__Work to be completed__: Instruction for the entries that follow: retype exactly the lines from the line with "(308, 630) = (603, 514): grey" to the line with "(136, 319) = (236, 275): brown", both included, and omit all others.

Stored items from a collection:
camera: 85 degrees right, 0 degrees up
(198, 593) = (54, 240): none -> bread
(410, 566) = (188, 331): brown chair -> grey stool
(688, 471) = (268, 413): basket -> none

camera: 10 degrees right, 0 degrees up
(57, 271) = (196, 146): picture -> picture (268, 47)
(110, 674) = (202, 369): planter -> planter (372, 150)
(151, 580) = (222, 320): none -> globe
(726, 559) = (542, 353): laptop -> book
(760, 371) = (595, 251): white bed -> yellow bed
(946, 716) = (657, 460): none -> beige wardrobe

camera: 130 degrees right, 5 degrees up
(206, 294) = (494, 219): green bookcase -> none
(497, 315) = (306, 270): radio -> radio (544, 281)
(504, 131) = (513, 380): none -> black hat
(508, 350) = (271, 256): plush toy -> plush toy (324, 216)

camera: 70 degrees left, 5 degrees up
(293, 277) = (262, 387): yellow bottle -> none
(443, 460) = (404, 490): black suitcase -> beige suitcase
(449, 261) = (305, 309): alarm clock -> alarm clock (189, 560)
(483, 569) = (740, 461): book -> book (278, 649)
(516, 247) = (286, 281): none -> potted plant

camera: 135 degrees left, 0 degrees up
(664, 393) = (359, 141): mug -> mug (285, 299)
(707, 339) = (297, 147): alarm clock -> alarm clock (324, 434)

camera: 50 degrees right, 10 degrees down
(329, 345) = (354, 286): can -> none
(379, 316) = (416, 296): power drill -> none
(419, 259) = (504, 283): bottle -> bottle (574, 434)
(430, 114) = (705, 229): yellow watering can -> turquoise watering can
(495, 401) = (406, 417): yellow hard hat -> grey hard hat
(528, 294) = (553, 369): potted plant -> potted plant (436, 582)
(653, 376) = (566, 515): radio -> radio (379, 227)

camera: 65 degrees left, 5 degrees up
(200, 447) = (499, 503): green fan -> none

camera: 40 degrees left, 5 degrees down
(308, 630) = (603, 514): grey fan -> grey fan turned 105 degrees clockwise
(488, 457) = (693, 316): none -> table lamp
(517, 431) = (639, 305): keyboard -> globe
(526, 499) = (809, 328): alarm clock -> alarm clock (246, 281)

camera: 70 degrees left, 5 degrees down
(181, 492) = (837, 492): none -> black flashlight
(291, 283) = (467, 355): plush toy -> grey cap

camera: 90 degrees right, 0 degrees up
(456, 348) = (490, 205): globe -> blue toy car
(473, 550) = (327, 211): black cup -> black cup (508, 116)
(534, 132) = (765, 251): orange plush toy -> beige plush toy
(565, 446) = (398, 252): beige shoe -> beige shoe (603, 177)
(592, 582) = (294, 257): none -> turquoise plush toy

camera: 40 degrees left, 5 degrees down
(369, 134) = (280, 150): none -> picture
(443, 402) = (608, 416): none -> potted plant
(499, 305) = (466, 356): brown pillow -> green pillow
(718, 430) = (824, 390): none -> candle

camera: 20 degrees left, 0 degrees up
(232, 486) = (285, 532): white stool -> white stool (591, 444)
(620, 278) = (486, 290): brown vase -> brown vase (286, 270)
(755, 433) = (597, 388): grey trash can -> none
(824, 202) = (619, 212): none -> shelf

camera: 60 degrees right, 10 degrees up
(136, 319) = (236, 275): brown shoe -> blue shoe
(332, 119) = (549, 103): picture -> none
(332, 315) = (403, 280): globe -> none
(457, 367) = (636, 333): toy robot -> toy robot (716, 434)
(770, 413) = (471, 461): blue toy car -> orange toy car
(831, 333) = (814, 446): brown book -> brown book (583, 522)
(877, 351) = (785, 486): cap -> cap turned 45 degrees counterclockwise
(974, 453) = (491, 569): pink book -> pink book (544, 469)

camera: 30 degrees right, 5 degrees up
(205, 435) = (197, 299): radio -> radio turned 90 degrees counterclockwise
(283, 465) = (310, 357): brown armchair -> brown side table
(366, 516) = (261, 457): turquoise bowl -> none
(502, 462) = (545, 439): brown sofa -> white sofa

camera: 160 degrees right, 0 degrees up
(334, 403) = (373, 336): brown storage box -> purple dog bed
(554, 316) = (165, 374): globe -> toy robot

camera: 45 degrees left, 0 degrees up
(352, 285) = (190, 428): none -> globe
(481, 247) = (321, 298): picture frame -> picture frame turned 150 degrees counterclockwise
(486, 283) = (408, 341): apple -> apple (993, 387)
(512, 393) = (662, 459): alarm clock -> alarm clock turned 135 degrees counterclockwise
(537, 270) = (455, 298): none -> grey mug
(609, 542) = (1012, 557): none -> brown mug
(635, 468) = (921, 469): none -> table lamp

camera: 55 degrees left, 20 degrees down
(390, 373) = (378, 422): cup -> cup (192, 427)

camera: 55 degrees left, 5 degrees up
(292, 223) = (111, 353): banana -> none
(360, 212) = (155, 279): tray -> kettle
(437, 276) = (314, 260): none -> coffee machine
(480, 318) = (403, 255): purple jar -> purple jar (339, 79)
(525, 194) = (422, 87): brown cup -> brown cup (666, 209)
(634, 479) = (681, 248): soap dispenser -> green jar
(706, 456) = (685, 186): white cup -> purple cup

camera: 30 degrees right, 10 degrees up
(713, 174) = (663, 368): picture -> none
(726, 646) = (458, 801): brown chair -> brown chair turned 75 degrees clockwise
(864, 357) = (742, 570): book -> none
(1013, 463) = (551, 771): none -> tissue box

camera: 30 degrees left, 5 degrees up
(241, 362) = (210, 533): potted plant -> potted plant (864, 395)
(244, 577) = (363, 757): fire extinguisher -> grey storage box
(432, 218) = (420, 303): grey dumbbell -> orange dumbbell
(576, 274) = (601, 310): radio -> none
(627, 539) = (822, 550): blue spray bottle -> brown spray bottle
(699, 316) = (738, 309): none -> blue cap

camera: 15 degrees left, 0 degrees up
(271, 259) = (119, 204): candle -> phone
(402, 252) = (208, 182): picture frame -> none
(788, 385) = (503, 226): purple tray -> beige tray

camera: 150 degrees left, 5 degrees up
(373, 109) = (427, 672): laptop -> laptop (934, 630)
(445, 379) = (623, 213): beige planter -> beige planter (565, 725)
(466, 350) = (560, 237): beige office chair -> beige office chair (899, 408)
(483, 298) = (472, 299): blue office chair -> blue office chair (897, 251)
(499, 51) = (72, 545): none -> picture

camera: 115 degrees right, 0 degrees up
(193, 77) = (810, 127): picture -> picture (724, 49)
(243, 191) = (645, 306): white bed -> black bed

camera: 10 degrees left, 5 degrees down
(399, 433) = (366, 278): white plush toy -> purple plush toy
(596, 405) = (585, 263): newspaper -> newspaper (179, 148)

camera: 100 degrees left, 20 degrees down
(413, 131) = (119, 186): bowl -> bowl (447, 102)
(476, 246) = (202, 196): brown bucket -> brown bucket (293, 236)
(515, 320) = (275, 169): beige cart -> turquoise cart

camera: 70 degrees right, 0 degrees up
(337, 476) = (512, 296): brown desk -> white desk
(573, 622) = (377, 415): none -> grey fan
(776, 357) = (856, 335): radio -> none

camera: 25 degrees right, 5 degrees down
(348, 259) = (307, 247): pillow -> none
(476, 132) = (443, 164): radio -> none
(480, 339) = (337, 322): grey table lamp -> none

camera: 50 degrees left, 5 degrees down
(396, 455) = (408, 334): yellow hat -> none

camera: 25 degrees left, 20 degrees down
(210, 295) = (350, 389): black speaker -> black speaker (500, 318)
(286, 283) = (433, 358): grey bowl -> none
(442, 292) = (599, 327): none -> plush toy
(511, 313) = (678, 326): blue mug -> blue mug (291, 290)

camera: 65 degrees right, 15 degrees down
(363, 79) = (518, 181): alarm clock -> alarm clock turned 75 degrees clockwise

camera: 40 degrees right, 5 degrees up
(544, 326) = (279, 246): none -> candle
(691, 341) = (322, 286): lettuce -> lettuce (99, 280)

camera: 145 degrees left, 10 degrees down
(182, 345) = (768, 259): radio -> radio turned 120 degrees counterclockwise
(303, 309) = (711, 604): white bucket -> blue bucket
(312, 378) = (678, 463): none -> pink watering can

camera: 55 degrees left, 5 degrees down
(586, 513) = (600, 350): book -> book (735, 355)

__Task output__:
(308, 630) = (603, 514): grey fan -> grey fan turned 105 degrees clockwise
(488, 457) = (693, 316): none -> table lamp
(517, 431) = (639, 305): keyboard -> globe
(526, 499) = (809, 328): alarm clock -> alarm clock (246, 281)

camera: 70 degrees left, 5 degrees down
(181, 492) = (837, 492): none -> black flashlight
(291, 283) = (467, 355): plush toy -> grey cap

camera: 90 degrees right, 0 degrees up
(456, 348) = (490, 205): globe -> blue toy car
(473, 550) = (327, 211): black cup -> black cup (508, 116)
(534, 132) = (765, 251): orange plush toy -> beige plush toy
(565, 446) = (398, 252): beige shoe -> beige shoe (603, 177)
(592, 582) = (294, 257): none -> turquoise plush toy

camera: 40 degrees left, 5 degrees down
(369, 134) = (280, 150): none -> picture
(443, 402) = (608, 416): none -> potted plant
(499, 305) = (466, 356): brown pillow -> green pillow
(718, 430) = (824, 390): none -> candle

camera: 20 degrees left, 0 degrees up
(232, 486) = (285, 532): white stool -> white stool (591, 444)
(620, 278) = (486, 290): brown vase -> brown vase (286, 270)
(755, 433) = (597, 388): grey trash can -> none
(824, 202) = (619, 212): none -> shelf

camera: 60 degrees right, 10 degrees up
(136, 319) = (236, 275): brown shoe -> blue shoe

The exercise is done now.